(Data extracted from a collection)

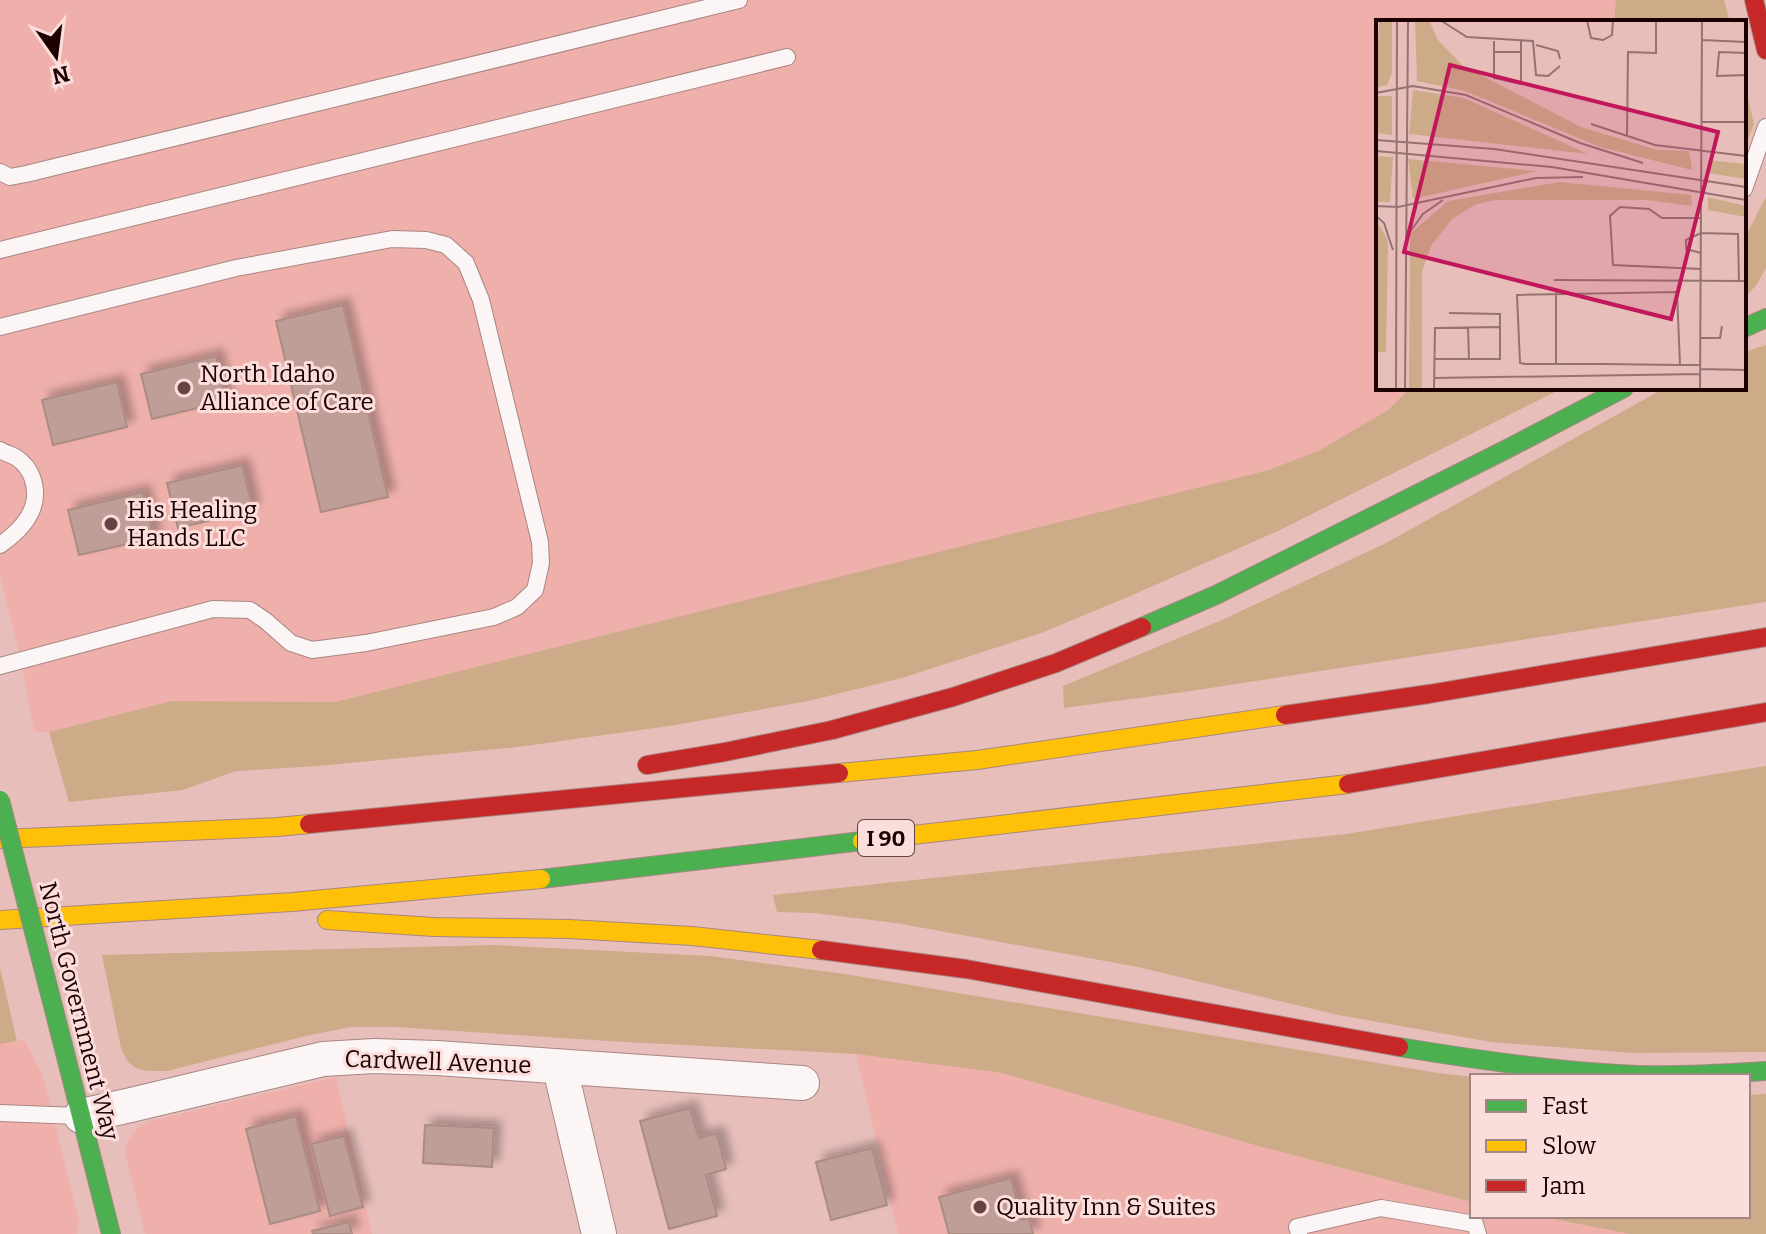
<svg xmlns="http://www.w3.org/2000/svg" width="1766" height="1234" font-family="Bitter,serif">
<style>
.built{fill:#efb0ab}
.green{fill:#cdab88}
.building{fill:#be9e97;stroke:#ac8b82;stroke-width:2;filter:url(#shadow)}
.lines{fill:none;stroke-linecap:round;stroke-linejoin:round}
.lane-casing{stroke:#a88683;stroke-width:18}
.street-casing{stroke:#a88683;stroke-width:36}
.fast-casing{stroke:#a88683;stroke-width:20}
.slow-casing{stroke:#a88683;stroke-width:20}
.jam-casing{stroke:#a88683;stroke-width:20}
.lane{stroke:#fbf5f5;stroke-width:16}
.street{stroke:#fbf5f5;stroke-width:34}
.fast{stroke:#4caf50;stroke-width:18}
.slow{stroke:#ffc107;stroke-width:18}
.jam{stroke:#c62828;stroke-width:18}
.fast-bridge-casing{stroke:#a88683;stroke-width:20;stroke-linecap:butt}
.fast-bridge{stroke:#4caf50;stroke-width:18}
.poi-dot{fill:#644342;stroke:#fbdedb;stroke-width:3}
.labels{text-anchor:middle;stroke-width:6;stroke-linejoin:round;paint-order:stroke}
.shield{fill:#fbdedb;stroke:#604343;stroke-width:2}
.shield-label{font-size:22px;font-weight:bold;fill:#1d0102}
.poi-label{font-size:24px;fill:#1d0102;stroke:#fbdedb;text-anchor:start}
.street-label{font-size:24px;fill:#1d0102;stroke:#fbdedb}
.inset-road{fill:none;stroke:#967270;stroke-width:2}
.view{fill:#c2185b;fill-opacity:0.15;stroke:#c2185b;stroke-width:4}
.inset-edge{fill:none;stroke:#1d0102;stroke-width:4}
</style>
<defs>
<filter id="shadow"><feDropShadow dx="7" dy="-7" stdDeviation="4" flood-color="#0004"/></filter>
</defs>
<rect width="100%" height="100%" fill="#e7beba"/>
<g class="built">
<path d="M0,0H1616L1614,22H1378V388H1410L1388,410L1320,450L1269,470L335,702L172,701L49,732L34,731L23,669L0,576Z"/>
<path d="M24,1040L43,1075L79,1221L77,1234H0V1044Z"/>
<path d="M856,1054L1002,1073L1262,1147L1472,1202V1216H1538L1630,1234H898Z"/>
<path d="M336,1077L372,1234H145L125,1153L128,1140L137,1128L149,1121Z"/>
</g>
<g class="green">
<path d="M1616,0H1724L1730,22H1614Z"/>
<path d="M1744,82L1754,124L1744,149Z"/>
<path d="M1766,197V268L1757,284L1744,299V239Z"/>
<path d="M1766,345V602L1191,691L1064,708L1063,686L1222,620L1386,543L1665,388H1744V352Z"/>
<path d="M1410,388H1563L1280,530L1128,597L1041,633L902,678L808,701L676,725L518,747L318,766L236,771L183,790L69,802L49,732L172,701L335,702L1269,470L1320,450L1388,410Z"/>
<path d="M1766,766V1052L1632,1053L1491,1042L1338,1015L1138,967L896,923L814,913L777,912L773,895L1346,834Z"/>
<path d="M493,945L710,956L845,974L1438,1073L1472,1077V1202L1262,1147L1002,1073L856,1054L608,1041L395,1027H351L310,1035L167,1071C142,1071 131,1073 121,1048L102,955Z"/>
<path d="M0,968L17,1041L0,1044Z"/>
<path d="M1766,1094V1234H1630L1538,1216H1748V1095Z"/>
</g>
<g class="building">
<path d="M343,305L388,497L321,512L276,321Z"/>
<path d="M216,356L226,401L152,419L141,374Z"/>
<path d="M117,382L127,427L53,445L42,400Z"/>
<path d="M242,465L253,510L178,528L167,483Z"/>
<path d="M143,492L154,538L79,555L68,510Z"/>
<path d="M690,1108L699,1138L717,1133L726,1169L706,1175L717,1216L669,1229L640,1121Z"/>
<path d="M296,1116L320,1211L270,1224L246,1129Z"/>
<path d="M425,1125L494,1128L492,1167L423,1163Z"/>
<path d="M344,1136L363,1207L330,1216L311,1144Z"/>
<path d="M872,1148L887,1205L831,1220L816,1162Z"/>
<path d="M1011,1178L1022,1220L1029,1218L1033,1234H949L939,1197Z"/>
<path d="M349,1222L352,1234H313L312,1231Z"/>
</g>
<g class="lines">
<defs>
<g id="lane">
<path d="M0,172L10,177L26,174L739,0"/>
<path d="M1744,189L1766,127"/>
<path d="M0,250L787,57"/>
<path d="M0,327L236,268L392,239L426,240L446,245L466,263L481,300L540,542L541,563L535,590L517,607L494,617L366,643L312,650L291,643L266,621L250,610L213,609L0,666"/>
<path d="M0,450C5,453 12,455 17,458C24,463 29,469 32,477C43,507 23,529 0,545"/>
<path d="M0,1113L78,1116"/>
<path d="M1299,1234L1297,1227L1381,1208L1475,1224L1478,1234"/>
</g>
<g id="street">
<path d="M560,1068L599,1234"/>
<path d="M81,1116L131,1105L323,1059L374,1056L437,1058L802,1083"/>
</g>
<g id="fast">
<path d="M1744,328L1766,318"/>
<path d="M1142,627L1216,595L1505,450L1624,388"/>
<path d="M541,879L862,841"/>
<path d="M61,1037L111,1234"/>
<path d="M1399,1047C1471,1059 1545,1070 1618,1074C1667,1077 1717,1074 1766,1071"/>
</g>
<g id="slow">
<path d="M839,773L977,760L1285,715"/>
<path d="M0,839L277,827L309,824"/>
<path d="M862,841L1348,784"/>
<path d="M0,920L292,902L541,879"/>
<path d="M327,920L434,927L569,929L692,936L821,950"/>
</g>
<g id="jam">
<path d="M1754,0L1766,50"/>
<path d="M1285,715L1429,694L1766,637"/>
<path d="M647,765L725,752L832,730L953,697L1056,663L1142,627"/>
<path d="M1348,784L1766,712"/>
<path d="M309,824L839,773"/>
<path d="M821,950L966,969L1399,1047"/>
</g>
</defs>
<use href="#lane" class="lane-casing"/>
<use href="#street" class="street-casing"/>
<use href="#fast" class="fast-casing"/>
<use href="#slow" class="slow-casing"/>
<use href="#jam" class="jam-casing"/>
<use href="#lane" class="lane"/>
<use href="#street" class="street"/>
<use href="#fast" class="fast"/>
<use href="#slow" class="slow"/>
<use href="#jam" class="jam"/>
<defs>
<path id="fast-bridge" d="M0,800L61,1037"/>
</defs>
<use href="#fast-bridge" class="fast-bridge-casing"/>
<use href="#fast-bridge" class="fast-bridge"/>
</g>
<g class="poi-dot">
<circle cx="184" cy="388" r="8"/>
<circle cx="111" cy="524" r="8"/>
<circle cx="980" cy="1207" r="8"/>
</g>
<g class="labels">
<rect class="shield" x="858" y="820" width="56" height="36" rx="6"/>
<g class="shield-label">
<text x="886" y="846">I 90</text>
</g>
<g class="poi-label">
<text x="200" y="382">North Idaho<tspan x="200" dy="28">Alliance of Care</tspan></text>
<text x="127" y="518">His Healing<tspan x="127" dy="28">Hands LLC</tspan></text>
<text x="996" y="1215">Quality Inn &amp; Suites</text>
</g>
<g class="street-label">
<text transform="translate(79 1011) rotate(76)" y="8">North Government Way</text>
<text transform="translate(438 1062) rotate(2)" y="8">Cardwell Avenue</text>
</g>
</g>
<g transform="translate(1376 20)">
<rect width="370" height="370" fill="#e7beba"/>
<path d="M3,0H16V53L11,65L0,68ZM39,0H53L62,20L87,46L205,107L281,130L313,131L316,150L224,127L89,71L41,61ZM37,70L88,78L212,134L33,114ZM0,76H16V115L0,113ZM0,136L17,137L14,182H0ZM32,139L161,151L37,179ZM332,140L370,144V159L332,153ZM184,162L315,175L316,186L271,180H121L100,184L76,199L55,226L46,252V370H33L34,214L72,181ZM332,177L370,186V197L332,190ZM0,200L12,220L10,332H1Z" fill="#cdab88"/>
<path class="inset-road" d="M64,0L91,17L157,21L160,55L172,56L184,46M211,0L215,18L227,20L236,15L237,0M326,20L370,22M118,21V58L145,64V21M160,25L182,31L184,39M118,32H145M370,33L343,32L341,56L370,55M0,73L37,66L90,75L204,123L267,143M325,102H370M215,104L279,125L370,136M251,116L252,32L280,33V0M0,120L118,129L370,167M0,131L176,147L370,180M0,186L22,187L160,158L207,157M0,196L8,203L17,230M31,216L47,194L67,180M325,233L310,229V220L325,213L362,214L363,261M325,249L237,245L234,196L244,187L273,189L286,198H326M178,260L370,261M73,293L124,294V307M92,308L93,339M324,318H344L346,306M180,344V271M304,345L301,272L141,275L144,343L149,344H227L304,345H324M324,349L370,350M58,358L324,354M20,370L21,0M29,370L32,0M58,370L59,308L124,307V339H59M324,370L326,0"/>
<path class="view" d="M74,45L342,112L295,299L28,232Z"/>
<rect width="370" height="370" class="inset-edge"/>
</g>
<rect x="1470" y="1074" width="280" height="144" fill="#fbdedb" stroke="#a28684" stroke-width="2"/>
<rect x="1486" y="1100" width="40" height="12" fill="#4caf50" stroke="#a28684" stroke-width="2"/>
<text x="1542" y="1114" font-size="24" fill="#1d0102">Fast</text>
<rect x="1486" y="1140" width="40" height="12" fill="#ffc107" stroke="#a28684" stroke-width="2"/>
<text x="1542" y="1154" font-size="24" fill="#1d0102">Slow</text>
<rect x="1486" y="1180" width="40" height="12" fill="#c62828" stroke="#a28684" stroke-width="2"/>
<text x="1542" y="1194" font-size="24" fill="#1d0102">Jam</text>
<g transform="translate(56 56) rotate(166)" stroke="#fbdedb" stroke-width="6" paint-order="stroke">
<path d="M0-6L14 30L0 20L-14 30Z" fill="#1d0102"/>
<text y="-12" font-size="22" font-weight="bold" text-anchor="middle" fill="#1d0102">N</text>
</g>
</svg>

## [EXERCISE DESCRIPTION]
The lines sought are those in the data above that include the string "shadow"; copy each one.

## [TASK RESULT]
.building{fill:#be9e97;stroke:#ac8b82;stroke-width:2;filter:url(#shadow)}
<filter id="shadow"><feDropShadow dx="7" dy="-7" stdDeviation="4" flood-color="#0004"/></filter>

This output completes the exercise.